Dix ans après le massacre de Bentalha : 73% des enfants ont vécu un traumatisme
Le 23 septembre 1997, l'Algérie s'est réveillée sur une horrible boucherie. Un groupe de terroristes s'est attaqué avec une violence inouïe aux habitants de Bentalha, situé entre Baraki et Sidi Moussa, à l'est de la capitale. Les témoignages des rares rescapés ont bouleversé le monde.
Dix ans plus tard, ceux qui ont survécu à cette tragédie continuent de souffrir du lourd traumatisme psychologique. Pour évaluer les séquelles post-traumatiques de ce drame, le centre de soins psychologiques de Bentalha, créé en début de 1998 par la Fondation nationale pour la promotion et le développement de la recherche (Forem), a fait le bilan d'une décennie de prise en charge.

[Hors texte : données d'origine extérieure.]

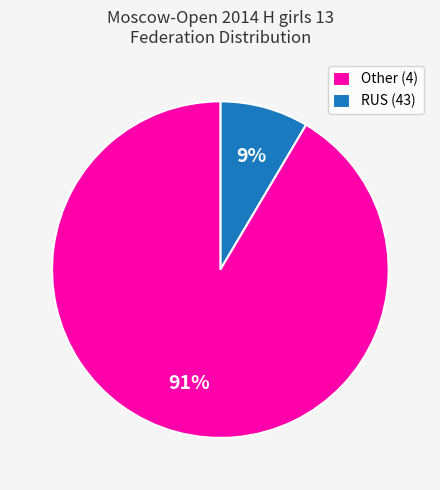

How many segments does this pie chart have?

2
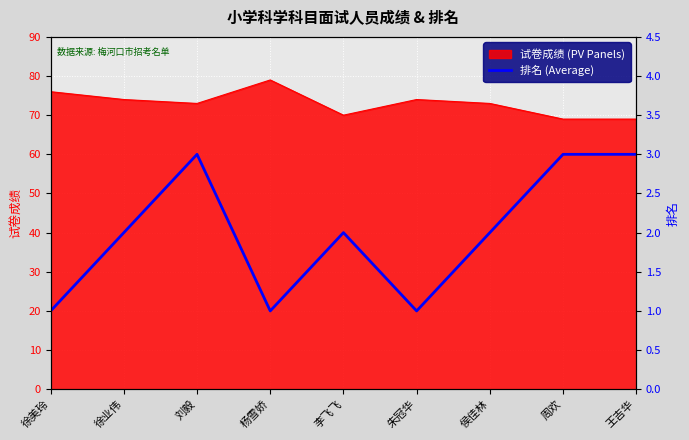

Where is the data nearest to the value 40?

徐业伟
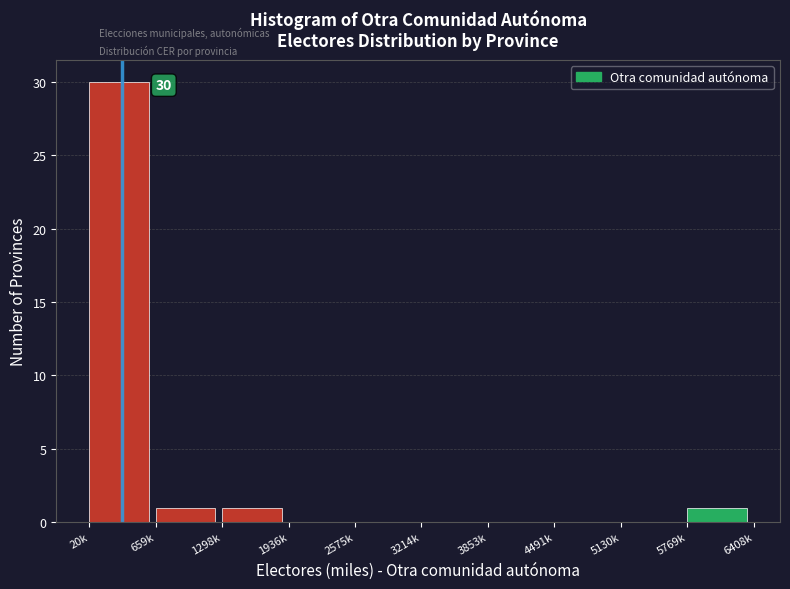

Reading right to left, transcribe all the data shown in this chart.

5769k=1	5130k=0	4491k=0	3853k=0	3214k=0	2575k=0	1936k=0	1298k=1	659k=1	20k=30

L'évaluation de cette thérapie concerne 120 adultes et 413 adolescents et montre que 73% des enfants ont vécu un traumatisme entre 1995 et 2000. Pour 39% des cas, l'origine est liée à des actes terroristes, 28% des cas au décès du père (directement ou indirectement lié au terrorisme) et 26% des cas à l'assassinat du père. Il est important de relever que 54% de l'échantillon fréquentent toujours les collèges et 56% ont un âge moyen de 15 ans. Ces adolescents sont dans 62% des cas des orphelins de père et 9% de mère, et dans 91% des cas sont dans une extrême pauvreté et vivent grâce au programme d'aide dans le cadre du parrainage des orphelins (un millier d'orphelins ont été parrainés dans ce cadre). Les spécialistes ont montré que 51% des adolescents, soit 211, suivis au centre souffrent de post-traumatisme, dont 39% des cas sont dans une mauvaise situation, et 24% des cas ont une mauvaise estime de soi.

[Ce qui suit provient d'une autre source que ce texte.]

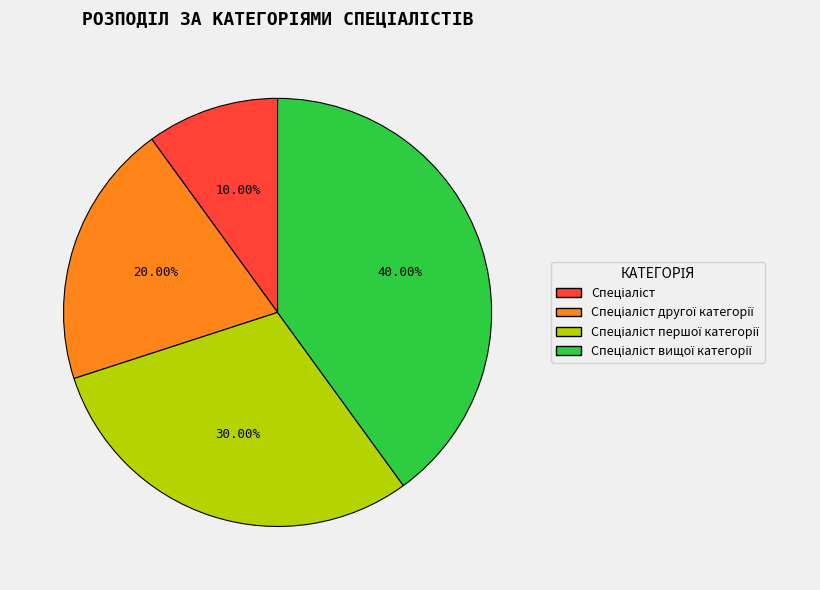

Is there a majority slice in this chart?

No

Pour ce qui est des 120 adultes pris en charge, les statistiques montrent que 47% présentent des traumatismes psychologiques dont la principale cause est dans 86% des cas la perte du mari. Il est également fait état de 46% des cas âgés entre 36 et 55 ans qui sont toujours atteints du stress post-traumatique et 83% de ces derniers sont des chômeurs. Des chiffres qui font très peur dans la mesure où ces enfants et adultes souffrent encore, dix ans après le massacre de Bentalha, de profonds traumatismes psychologiques, alors que parallèlement des milliers d'autres victimes n'ont pas eu la chance de consulter des psychologues. La prévalence de cette maladie due à un ou plusieurs traumatismes enregistre une moyenne inquiétante, indiquent les spécialistes, en rappelant que le ministère de la Santé l'a évaluée à plus de 20%, notamment dans les régions les plus touchées par le terrorisme comme Médéa, Aïn Defla, Relizane, Chlef et Saïda, alors que dans le monde, elle est comprise entre 1 et 9%.

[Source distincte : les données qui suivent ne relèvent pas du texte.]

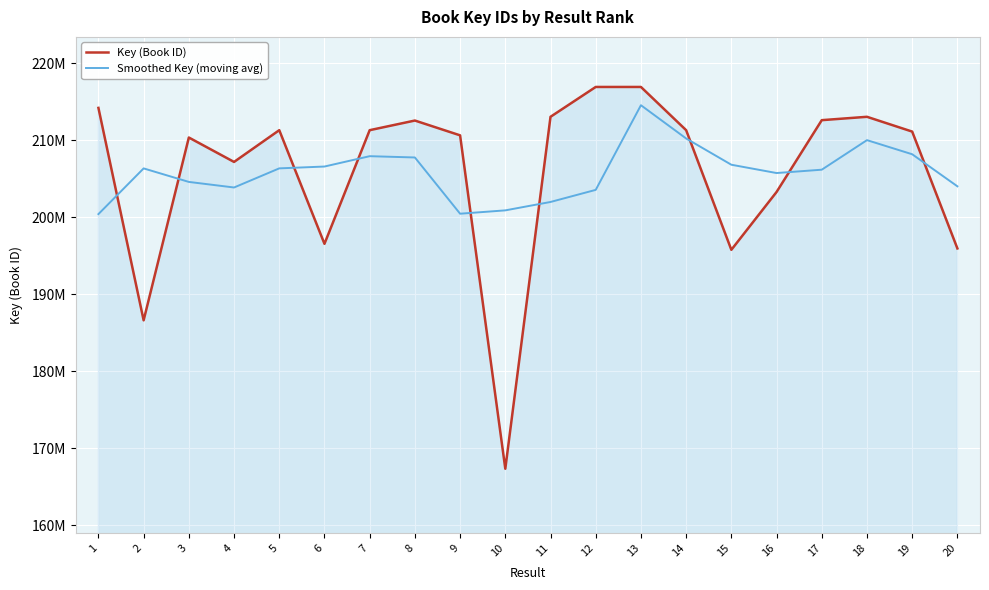

What are all the series names shown in the legend?

Key (Book ID), Smoothed Key (moving avg)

Lors de ce colloque, un témoignage poignant d'une jeune fille, Djazia, ayant été grièvement blessée par l'explosion d'une bombe dans un bus à Sidi Moussa durant les années 1990. Djazia avait, il y a quelques années, témoigné dans un documentaire de feu Azzedine Meddour intitulé Douleur muette et consacré aux enfants victimes du terrorisme. Djazia, qui a décroché son bac cette année, déclare être sortie d'une longue et douloureuse épreuve grâce à la thérapie psychologique dont elle a bénéficié. D'autres jeunes ayant survécu au massacre sont pris en charge au centre de soins de Bentalha. Le professeur Khiati, président de la Forem, relève que la souffrance due à ces traumatismes est plus ressentie chez les adultes que chez les enfants, en précisant avoir enregistré deux cas de suicide parmi les malades traités, alors que la fréquence de ce mal est plus présente chez les jeunes, à raison de 51% des cas contre 47% chez les adultes. Pourtant, les adultes sont les plus nombreux à en souffrir avec 38% des cas qui ont une mauvaise estime de soi, contre 24% pour les adolescents. Peut-être parce que les adultes sont plus conscients du mal qui les ronge ou des événements qui détruisent une partie d'eux-mêmes. Les spécialistes ont appelé à la continuité dans la prise en charge et surtout sa généralisation à travers les autres régions du pays.